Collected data
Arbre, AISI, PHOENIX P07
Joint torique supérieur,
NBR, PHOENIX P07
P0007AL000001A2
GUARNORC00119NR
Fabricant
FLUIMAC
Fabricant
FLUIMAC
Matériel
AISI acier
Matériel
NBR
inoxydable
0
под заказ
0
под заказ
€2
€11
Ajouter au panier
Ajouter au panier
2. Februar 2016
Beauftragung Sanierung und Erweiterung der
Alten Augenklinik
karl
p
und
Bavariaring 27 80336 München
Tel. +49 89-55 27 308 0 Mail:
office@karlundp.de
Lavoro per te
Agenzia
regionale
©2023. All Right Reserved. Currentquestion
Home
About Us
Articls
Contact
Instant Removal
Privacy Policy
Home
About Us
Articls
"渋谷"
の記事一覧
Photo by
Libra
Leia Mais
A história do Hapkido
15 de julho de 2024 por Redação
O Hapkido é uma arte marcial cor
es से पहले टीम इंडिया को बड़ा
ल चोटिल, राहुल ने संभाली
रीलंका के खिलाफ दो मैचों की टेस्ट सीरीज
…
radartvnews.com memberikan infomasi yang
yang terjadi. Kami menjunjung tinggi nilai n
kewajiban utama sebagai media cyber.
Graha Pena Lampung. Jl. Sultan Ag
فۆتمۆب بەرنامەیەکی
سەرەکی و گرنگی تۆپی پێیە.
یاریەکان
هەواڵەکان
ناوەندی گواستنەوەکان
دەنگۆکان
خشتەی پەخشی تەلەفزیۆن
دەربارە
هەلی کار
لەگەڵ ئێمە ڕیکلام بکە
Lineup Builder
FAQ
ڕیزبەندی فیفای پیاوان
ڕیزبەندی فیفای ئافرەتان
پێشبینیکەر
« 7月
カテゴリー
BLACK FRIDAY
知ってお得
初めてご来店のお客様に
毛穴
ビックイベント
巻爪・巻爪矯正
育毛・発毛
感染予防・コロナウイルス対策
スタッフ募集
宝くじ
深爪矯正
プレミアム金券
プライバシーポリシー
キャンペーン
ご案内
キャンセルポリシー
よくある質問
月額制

What the task requires: Copy the records out again word for word.

Solution below:
Arbre, AISI, PHOENIX P07
Joint torique supérieur,
NBR, PHOENIX P07
P0007AL000001A2
GUARNORC00119NR
Fabricant
FLUIMAC
Fabricant
FLUIMAC
Matériel
AISI acier
Matériel
NBR
inoxydable
0
под заказ
0
под заказ
€2
€11
Ajouter au panier
Ajouter au panier
2. Februar 2016
Beauftragung Sanierung und Erweiterung der
Alten Augenklinik
karl
p
und
Bavariaring 27 80336 München
Tel. +49 89-55 27 308 0 Mail:
office@karlundp.de
Lavoro per te
Agenzia
regionale
©2023. All Right Reserved. Currentquestion
Home
About Us
Articls
Contact
Instant Removal
Privacy Policy
Home
About Us
Articls
"渋谷"
の記事一覧
Photo by
Libra
Leia Mais
A história do Hapkido
15 de julho de 2024 por Redação
O Hapkido é uma arte marcial cor
es से पहले टीम इंडिया को बड़ा
ल चोटिल, राहुल ने संभाली
रीलंका के खिलाफ दो मैचों की टेस्ट सीरीज
…
radartvnews.com memberikan infomasi yang
yang terjadi. Kami menjunjung tinggi nilai n
kewajiban utama sebagai media cyber.
Graha Pena Lampung. Jl. Sultan Ag
فۆتمۆب بەرنامەیەکی
سەرەکی و گرنگی تۆپی پێیە.
یاریەکان
هەواڵەکان
ناوەندی گواستنەوەکان
دەنگۆکان
خشتەی پەخشی تەلەفزیۆن
دەربارە
هەلی کار
لەگەڵ ئێمە ڕیکلام بکە
Lineup Builder
FAQ
ڕیزبەندی فیفای پیاوان
ڕیزبەندی فیفای ئافرەتان
پێشبینیکەر
« 7月
カテゴリー
BLACK FRIDAY
知ってお得
初めてご来店のお客様に
毛穴
ビックイベント
巻爪・巻爪矯正
育毛・発毛
感染予防・コロナウイルス対策
スタッフ募集
宝くじ
深爪矯正
プレミアム金券
プライバシーポリシー
キャンペーン
ご案内
キャンセルポリシー
よくある質問
月額制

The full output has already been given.